(Page-level text extractions)
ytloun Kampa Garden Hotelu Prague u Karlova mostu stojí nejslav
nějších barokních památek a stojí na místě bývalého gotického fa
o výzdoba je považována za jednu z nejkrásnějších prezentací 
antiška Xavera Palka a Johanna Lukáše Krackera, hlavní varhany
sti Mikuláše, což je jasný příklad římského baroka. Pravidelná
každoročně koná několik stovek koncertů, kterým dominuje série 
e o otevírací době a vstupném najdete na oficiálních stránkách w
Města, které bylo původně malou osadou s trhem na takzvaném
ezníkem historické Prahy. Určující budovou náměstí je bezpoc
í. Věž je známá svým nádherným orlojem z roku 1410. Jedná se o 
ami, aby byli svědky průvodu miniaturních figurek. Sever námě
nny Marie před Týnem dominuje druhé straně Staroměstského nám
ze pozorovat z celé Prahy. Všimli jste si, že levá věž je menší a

| Job |
Reproduce without alteration the lines of the material from its first line through the line that contains "e o otevírací", including both ends.

| Response |
ytloun Kampa Garden Hotelu Prague u Karlova mostu stojí nejslav
nějších barokních památek a stojí na místě bývalého gotického fa
o výzdoba je považována za jednu z nejkrásnějších prezentací 
antiška Xavera Palka a Johanna Lukáše Krackera, hlavní varhany
sti Mikuláše, což je jasný příklad římského baroka. Pravidelná
každoročně koná několik stovek koncertů, kterým dominuje série 
e o otevírací době a vstupném najdete na oficiálních stránkách w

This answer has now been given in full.